Beberapa bahan pokok masih bergantung pada impor, sehingga nilai tukar rupiah dan kebijakan perdagangan global mempengaruhi harga barang di dalam negeri. Penimbunan barang untuk mendapatkan keuntungan lebih besar juga turut memperparah.

Namun, pemerintah sering kali merespon kenaikan harga dengan operasi pasar dan bantuan sosial, solusi ini bersifat jangka pendek dan belum menyentuh akar masalah, yaitu ketahanan pangan dan distribisi yang merata. Pemerintah berupaya menjaga stabilitas dengan memastikan stok cukup dan menggelar operasi pasar murah.

Kenaikan harga bahan pokok menjelang ramadan bukanlah hal yang baru. Ini terjadi hampir setiap tahun, menunjukan bahwa masalahnya bukan sekedar fluktuasi pasar, tetapi lebih pada persoalan struktural dalam sistem ekonomi dan tata kelola pangan di Indonesia.

Ketergantungan pada mekanisme pasar sangat di pengaruhi oleh hukum penawaran dan permintaan. Ketika permintaan melonjak harga pun naik, dan negara tidak memiliki kontrol penuh untuk menstabilkan harga.

Dalam sistem kapitalisme, harga barang ditentukan oleh mekanisme pasar, yaitu hukum permintaan dan penawaran. Jika permintaan naik menjelang ramadan, harga otomatis melonjak.

Pemerintah dalam sistem kapitalisme sering kali hanya berperan sebagai regulator, bukan sebagai penyedia utama kebutuhan rakyat. Masyarakat dibiarkan menghadapi harga yang terus naik, tanpa ada kebijakan mendasar untuk mengontrol lonjakan tersebut. Keuntungan adalah prioritas utama, bukan kesejahteraan rakyat.Hal ini membuka peluang bagi tengkulak untuk menimbun barang agar harga naik, lalu menjual dengan harga tinggi ketika permintaan memuncak.

Sistem ini berbeda dengan Islam, di mana negara memastikan distribusi yang merata dan melarang penimbunan barang (ihtikar).
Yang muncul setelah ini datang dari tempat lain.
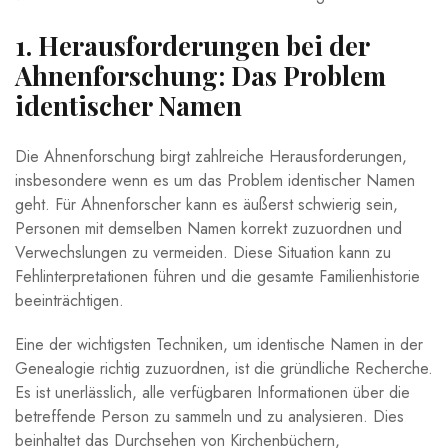
1. Herausforderungen bei der
Ahnenforschung: Das Problem
identischer Namen
Die Ahnenforschung birgt zahlreiche Herausforderungen,
insbesondere wenn es um das Problem identischer Namen
geht. Für Ahnenforscher kann es äußerst schwierig sein,
Personen mit demselben Namen korrekt zuzuordnen und
Verwechslungen zu vermeiden. Diese Situation kann zu
Fehlinterpretationen führen und die gesamte Familienhistorie
beeinträchtigen.
Eine der wichtigsten Techniken, um identische Namen in der
Genealogie richtig zuzuordnen, ist die gründliche Recherche.
Es ist unerlässlich, alle verfügbaren Informationen über die
betreffende Person zu sammeln und zu analysieren. Dies
beinhaltet das Durchsehen von Kirchenbüchern,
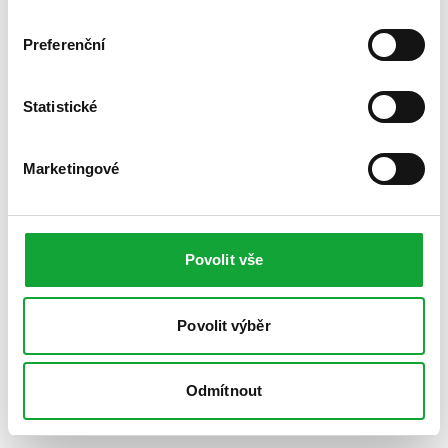
Preferenční
Statistické
Marketingové
Povolit vše
Povolit výběr
Odmítnout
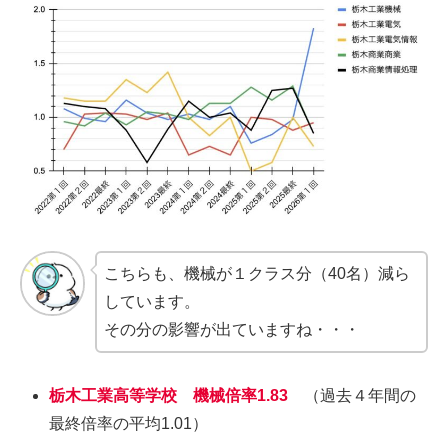
こちらも、機械が１クラス分（40名）減ら
しています。
その分の影響が出ていますね・・・
栃木工業高等学校 機械倍率1.83
（過去４年間の
最終倍率の平均1.01）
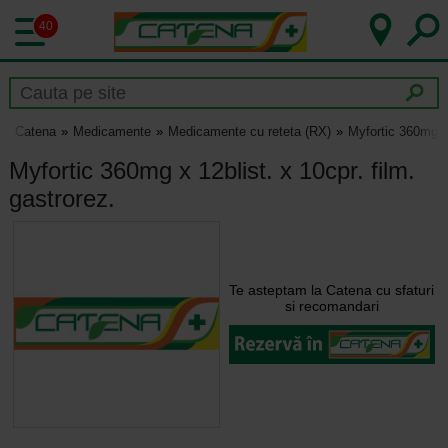
40
Catena
Medicamente
Medicamente cu reteta (RX)
Myfortic 360mg x 
Myfortic 360mg x 12blist. x 10cpr. film.
gastrorez.
Te asteptam la Catena cu sfaturi
si recomandari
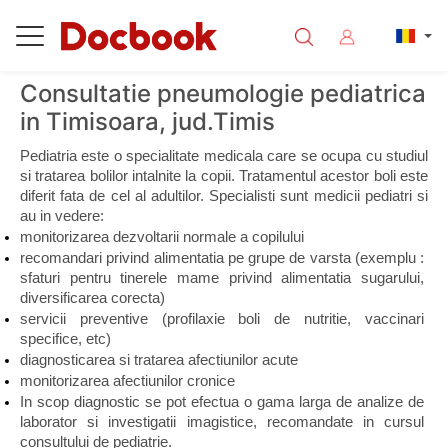
Consultatie pneumologie pediatrica
in Timisoara, jud.Timis
Pediatria este o specialitate medicala care se ocupa cu studiul 
si tratarea bolilor intalnite la copii. Tratamentul acestor boli este 
diferit fata de cel al adultilor. Specialisti sunt medicii pediatri si 
au in vedere:
monitorizarea dezvoltarii normale a copilului
recomandari privind alimentatia pe grupe de varsta (exemplu : 
sfaturi pentru tinerele mame privind alimentatia sugarului, 
diversificarea corecta)
servicii preventive (profilaxie boli de nutritie, vaccinari 
specifice, etc)
diagnosticarea si tratarea afectiunilor acute
monitorizarea afectiunilor cronice
In scop diagnostic se pot efectua o gama larga de analize de 
laborator si investigatii imagistice, recomandate in cursul 
consultului de pediatrie.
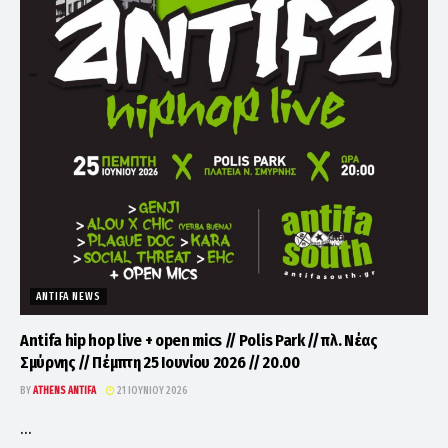
ANTIFA NEWS
Antifa hip hop live + open mics // Polis Park // πλ. Νέας
Σμύρνης // Πέμπτη 25 Ιουνίου 2026 // 20.00
BY
ATHENS ANTIFA
21 ΙΟΥΝΊΟΥ 2026
...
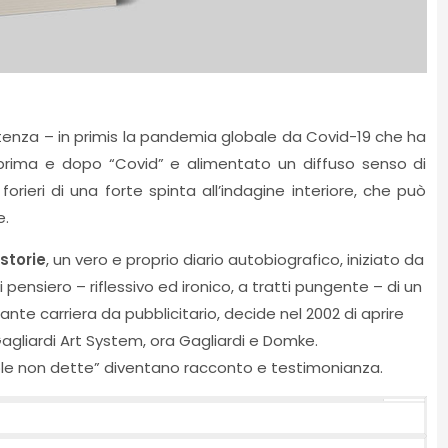
stenza – in primis la pandemia globale da Covid-19 che ha
prima e dopo “Covid” e alimentato un diffuso senso di
orieri di una forte spinta all’indagine interiore, che può
e.
 storie
, un vero e proprio diario autobiografico, iniziato da
 pensiero – riflessivo ed ironico, a tratti pungente – di un
ante carriera da pubblicitario, decide nel 2002 di aprire
Gagliardi Art System, ora Gagliardi e Domke.
role non dette” diventano racconto e testimonianza.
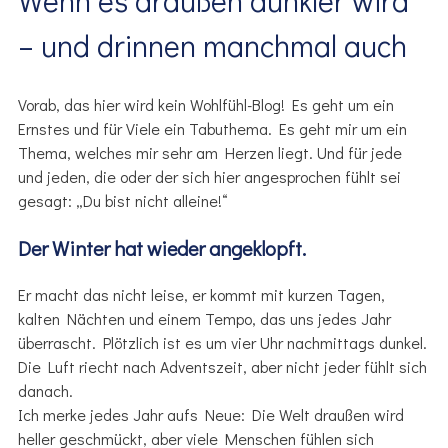
Wenn es draußen dunkler wird
– und drinnen manchmal auch
Vorab, das hier wird kein Wohlfühl-Blog! Es geht um ein
Ernstes und für Viele ein Tabuthema. Es geht mir um ein
Thema, welches mir sehr am Herzen liegt. Und für jede
und jeden, die oder der sich hier angesprochen fühlt sei
gesagt: „Du bist nicht alleine!“
Der Winter hat wieder angeklopft
.
Er macht das nicht leise, er kommt mit kurzen Tagen,
kalten Nächten und einem Tempo, das uns jedes Jahr
überrascht. Plötzlich ist es um vier Uhr nachmittags dunkel.
Die Luft riecht nach Adventszeit, aber nicht jeder fühlt sich
danach.
Ich merke jedes Jahr aufs Neue: Die Welt draußen wird
heller geschmückt, aber viele Menschen fühlen sich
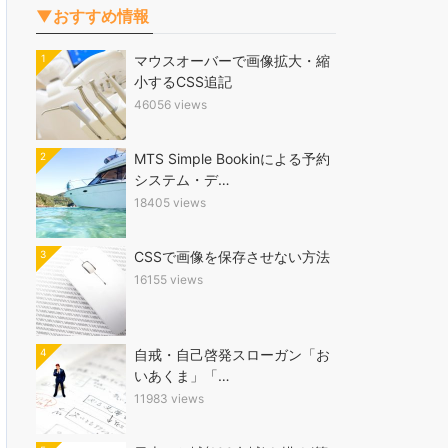
▼おすすめ情報
1
マウスオーバーで画像拡大・縮
小するCSS追記
46056 views
2
MTS Simple Bookinによる予約
システム・デ…
18405 views
3
CSSで画像を保存させない方法
16155 views
4
自戒・自己啓発スローガン「お
いあくま」「…
11983 views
Dalam Islam, negara wajib mengutamakan produksi dalam negeri dan memastikan rakyat tidak bergantung pada impor.

Rasulullah SAW bersabda:

“Tidaklah seseorang melakukan ihtikar (menimbun barang) kecuali ia adalah pendosa.” (HR. Muslim).

Negara dalam sistem Islam akan mengembangkan pertanian dan peternakan secara mandiri, tanpa harus mengimpor dalam jumlah besar. Islam menawarkan solusi komprehensif melalui peran aktif negara dalam menjamin distribusibyang adil, menghapus paraktik speakulasi dan memastikan ketahanan pangan nasional. Jika sistem Islam diterapkan, kenaikan harga nahan pokok jelang ramadan tidak akan menjadi fenomena berulang seperti yang terjadi dalam sistem kapitalisme saat ini.

Jika kenaikan harga terjadi karena rantai distribusi yang panjang, pemerintah berperan penting dalam memfasilitasi distribusi langsung dari petani dan peternak ke pedagang. Upaya seperti operasi pasar murah yang direncanakan Pemkab Bandung sejalan dengan prinsip Islam dalam membantu masyarakat mendapatkan kebutuhan pokok dengan harga yang terjangkau. Waallahu`allam bishawab.